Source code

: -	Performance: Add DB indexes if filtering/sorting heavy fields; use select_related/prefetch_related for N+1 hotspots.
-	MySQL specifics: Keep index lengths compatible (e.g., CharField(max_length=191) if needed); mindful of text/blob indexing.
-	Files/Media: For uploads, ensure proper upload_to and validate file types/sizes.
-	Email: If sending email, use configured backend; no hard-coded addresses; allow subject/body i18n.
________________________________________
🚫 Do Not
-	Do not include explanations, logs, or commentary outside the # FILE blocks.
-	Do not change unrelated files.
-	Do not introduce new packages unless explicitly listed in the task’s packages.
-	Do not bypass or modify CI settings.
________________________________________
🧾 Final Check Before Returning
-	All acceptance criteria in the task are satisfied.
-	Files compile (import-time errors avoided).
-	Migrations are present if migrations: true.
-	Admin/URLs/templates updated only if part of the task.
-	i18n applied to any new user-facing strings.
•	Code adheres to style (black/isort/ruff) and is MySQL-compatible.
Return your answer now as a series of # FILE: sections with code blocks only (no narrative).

☆ ☆ ☆ ☆ ☆ ☆ ☆

▶ [Task statement]: Nothing in the material may be left out; write it all out verbatim.

▶ [Written answer]:
Source code

: -	Performance: Add DB indexes if filtering/sorting heavy fields; use select_related/prefetch_related for N+1 hotspots.
-	MySQL specifics: Keep index lengths compatible (e.g., CharField(max_length=191) if needed); mindful of text/blob indexing.
-	Files/Media: For uploads, ensure proper upload_to and validate file types/sizes.
-	Email: If sending email, use configured backend; no hard-coded addresses; allow subject/body i18n.
________________________________________
🚫 Do Not
-	Do not include explanations, logs, or commentary outside the # FILE blocks.
-	Do not change unrelated files.
-	Do not introduce new packages unless explicitly listed in the task’s packages.
-	Do not bypass or modify CI settings.
________________________________________
🧾 Final Check Before Returning
-	All acceptance criteria in the task are satisfied.
-	Files compile (import-time errors avoided).
-	Migrations are present if migrations: true.
-	Admin/URLs/templates updated only if part of the task.
-	i18n applied to any new user-facing strings.
•	Code adheres to style (black/isort/ruff) and is MySQL-compatible.
Return your answer now as a series of # FILE: sections with code blocks only (no narrative).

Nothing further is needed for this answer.